Sunday, August 29, 2010
I have become terribly important to her as she desperately tries to maintain her independence fearful of being a burden on anyone. What a dilemma! I want to always be available to help her out when needed and yet losing myself to her every whim really isn't healthy for me, which ultimately won't be the best for her either. I get stressed beyond measure as I shirk my 'real job' to help out a neighbor. She, in turn, has to put up with my attitude silently because her usual means of defense is a very aggressive tongue which she can't use as she can't afford to alienate me. How mean spirited of me and how humiliating to her. I guess this is exactly what is meant by the expression 'as cold a charity'.

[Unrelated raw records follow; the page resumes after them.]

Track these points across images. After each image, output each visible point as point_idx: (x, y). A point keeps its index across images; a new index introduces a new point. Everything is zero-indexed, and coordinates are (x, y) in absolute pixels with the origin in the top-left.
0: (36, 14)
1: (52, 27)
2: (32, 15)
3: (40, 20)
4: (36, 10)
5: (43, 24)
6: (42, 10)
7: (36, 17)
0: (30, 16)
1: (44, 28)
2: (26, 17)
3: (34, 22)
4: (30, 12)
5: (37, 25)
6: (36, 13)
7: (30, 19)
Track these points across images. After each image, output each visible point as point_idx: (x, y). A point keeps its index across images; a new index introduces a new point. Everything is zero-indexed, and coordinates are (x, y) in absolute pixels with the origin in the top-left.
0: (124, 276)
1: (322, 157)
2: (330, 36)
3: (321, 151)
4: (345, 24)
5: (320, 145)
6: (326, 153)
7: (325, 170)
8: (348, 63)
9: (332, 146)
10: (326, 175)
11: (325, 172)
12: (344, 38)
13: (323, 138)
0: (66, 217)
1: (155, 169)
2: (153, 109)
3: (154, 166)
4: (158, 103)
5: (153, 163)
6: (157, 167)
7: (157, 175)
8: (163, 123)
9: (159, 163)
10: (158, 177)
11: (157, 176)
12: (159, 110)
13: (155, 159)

I was pondering this situation today as I walked her property checking for areas the need attention. I couldn't help but think in a heart centered world all of this old lady's neighbors would be looking in on her and valuing her for her wisdom, her stories, her contributions to the world and she would feel valued and wouldn't laser people with her tongue - er, well, perhaps not as often! So, that has to start with me. How can I help her live her life with dignity? It's very easy for me to say that she isn't my problem and no-one could blame me for staying on my side of the fence, but that isn't an option for me. We are all brothers and sisters. If one of us is cut we all bleed. As I prayed for coping skills and boundary reinforcements I noticed these ceramic doves my neighbor has attached to her palm trees. Universal symbols of peace? Perhaps my prayers were heard after all? We'll see.